Given the all to wide example table below, how would one go about identifying:
- Column H or date above as the last cell of the first group of consecutive cells with x.
- Column M or date above as being the first cell of the second group of consecutive x.
+---+----------+----------+----------+----------+----------+----------+----------+----------+----------+----------+----------+----------+----------+----------+----------+----------+
| | A | B | C | D | E | F | G | H | I | J | K | L | M | N | O | P |
+---+----------+----------+----------+----------+----------+----------+----------+----------+----------+----------+----------+----------+----------+----------+----------+----------+
| 1 | 14/01/01 | 14/01/02 | 14/01/03 | 14/01/04 | 14/01/05 | 14/01/06 | 14/01/07 | 14/01/08 | 14/01/09 | 14/01/10 | 14/01/11 | 14/01/12 | 14/01/13 | 14/01/14 | 14/01/15 | 14/01/16 |
| 2 | | | | x | x | x | x | x | | | | | x | x | x | |
+---+----------+----------+----------+----------+----------+----------+----------+----------+----------+----------+----------+----------+----------+----------+----------+----------+
The maximum size the gap between blocks is 356. the number of 316 in the comments is wrong due to a typo.
Formulas in use:
Identifying first overall x:
=MATCH("x",$A2:$P2,0)
Identifying last overall x:
=MATCH("x",$A2:$P2,1)
Restrictions:
No VBA, excel formulas only.
No Helper cells.
Cannot change the x to a different identifier.

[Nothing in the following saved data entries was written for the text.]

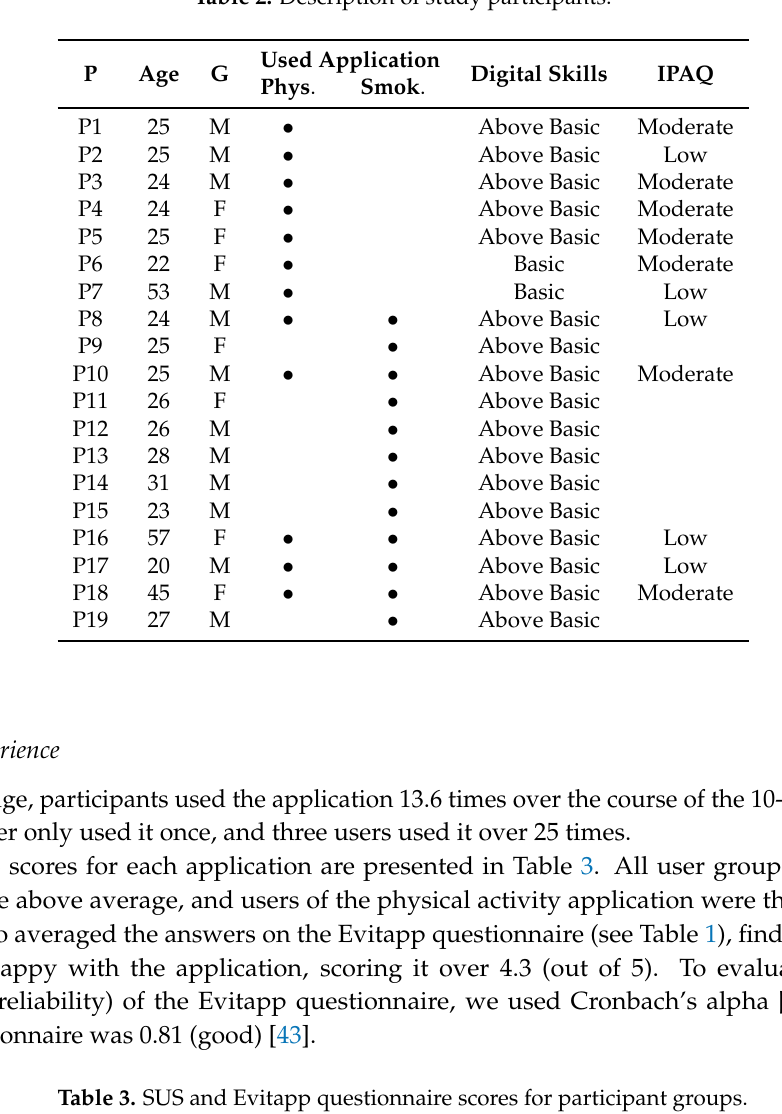
Table 2. Description of study participants.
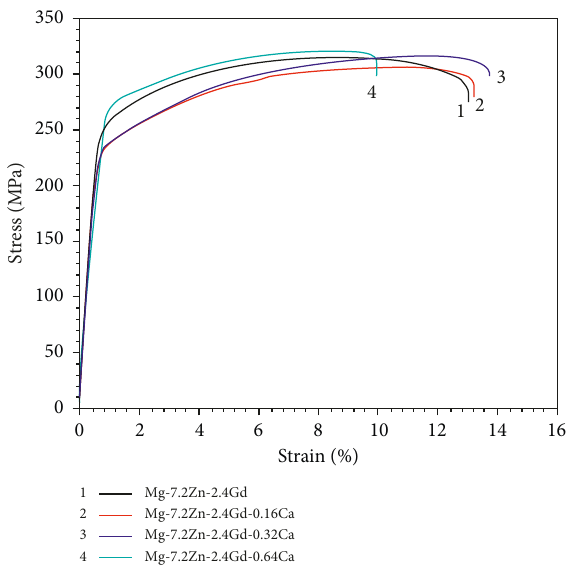
Figure 6: Stress-strain curves at room temperature of the as-ex- truded Mg-Zn-Gd(-Ca)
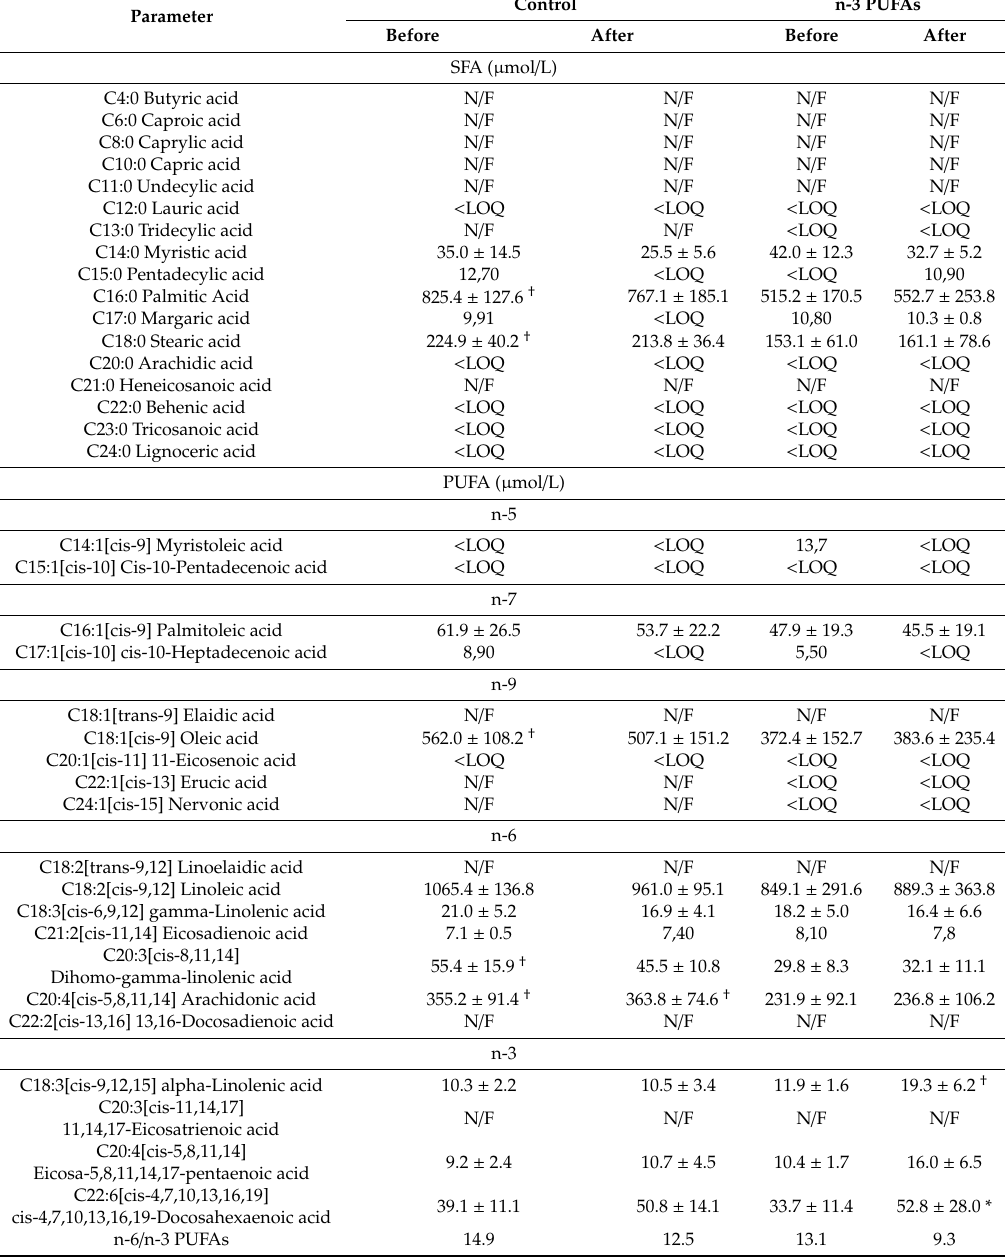
Table 5. The e ff ect of regular (Control group) and n-3 PUFAs enriched hen eggs (n-3 PUFAs group) consumption on serum fatty acids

One cell formula for end of first block.
One cell formula for start of second block.
Its easy when I use two different identifiers for the two groups, but using the same identifier I could only figure how to identify the very first and the very last X. I cant figure out how to identify the gap in between. I personally do not think it is possible but I have seen the people answering questions on here do some remarkable things. If you do not think it is possible please say so.